Introducing additional synchronization between the cores may reduce the degree of non-deterministic behavior. Consequently, that could reduces the overall performance significantly too which defeats the purpose of parallel programming itself.

It also posts difficulty to do comprehensive benchmarking. Depending on the nature of the parallel computation, the benchmarking results could be misleading as the total amount of computation, patterns of memory accesses etc. may vary across executions, even for the same input data. More input data sets should be used to obtain statistically significant results to draw meaningful conclusions.

How do you compare the performance of the parallel version against the serial or reference version when the computation could be completely different? It's simply confusing.

5. Lack Of Parallel Library For General Use
We hardly write everything from scratch. We often make use of reusable library for our tasks in hand. That makes programming much more manageable and simpler. Complicated tasks are encapsulated inside software libraries.
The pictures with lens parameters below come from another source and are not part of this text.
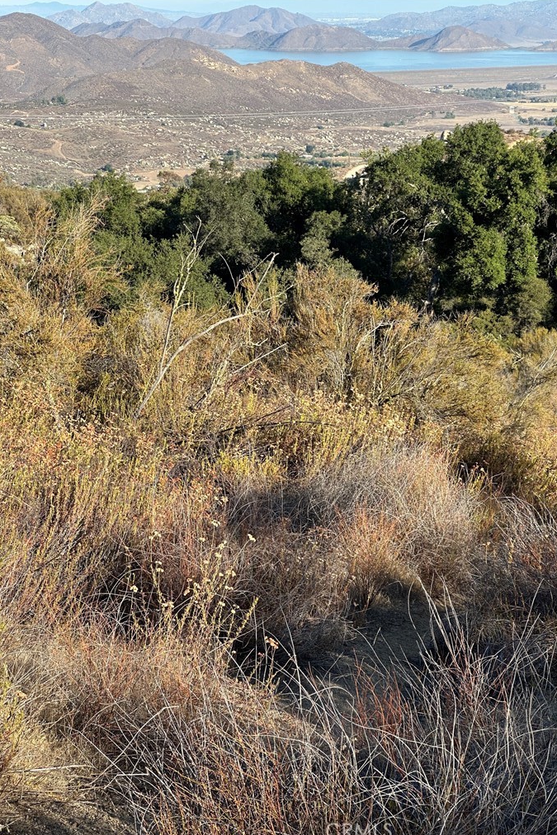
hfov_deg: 16.9
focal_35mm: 81
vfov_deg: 25.1
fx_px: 1879
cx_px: 302
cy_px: 420
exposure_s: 1/282
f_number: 2.8
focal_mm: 9
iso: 32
If we use parallel library as much as possible such as parallel sorting, concurrent hashing, parallel set, parallel binary tree search, etc. in our application, the application inherently becomes a parallel version, right? That should make parallel programming much easier.
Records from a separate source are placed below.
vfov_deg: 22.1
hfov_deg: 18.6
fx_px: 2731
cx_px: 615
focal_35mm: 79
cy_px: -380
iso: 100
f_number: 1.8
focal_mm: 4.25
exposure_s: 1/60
But you don't find many reusable parallel library readily available, do you? Check out the article on Where Are All The Practical Parallel Algorithms and Libraries?

6. Performance Matters
Performance is one of the strongest points for one to make parallel programming difficult. It defeats the purpose if the performance gain is insignificant. For this single reason, one is willing to do the following,

• Perform dynamic load balancing for uneven computation units.
• Apply hardware and application specific task scheduling and processor allocation to maximize the processor utilization with other cost minimization objectives e.g. minimizing the distance between two frequently communicating cores, minimizing context switching, minimizing working sets, etc.
• Apply hardware specific compute granularity optimization - coarse grain vs fine grain.
• Apply hardware specific cache optimization to minimize memory fetches as multiple cores are sharing the memory, hence sharing the outstanding memory fetching slots and memory bandwidth.
• Apply application specific coarse grain synchronization of memory trading off structured codes and maintainability for lower synchronization overhead.
• Use traditional programming language such as C/C++, Fortran etc. trading off the ease of programming in modern dynamic scripting language for performance.
• Develop application specific routines with hardware specific optimization trading off portability and re-usability for performance.
• Design hardware and application specific memory layout trading off portability and re-usability for performance.
• Apply I/O storage optimization to minimize I/O overhead and improving sustainable I/O bandwidth.
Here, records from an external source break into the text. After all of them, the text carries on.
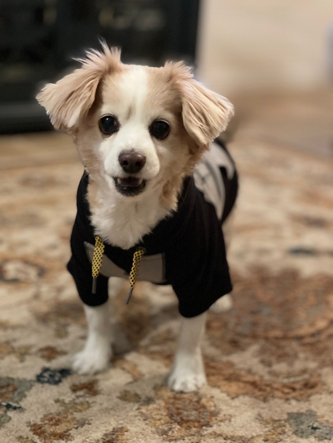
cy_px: 222
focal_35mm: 52
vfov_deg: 36.8
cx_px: 166
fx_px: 667
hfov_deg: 28.0
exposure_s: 1/15
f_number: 2
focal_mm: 6
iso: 500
You may notice that some of the points above are not directly related to parallel programming. Nevertheless, they affect performance. So they may be included as part of the parallel programming process.

7. Legacy Software Is Often Used As The Entry Point To Parallelization
It is expensive to build a software from scratch. It makes sense to build a parallel version based on the existing serial version. Unfortunately, the software architecture of the serial version may not be suitable for building a parallel version.

Incremental parallelization sounds nice, but not always practical. Effective parallelization could require massive changes to the data structures for better data partitioning, data accesses to synchronize shared memory locations, computation structures for coarse grain parallelism, or even the algorithms for better parallelization. Global variables which are often found in serial program is particularly problematic for parallelization. How well structured is the data dependency in the legacy software is playing an important role to effective parallelization.

For more structural algorithms as of many scientific algorithms, they are always used for large-scale data, and their data dependency is often well structured. Then, parallelizing the serial version would be a good idea.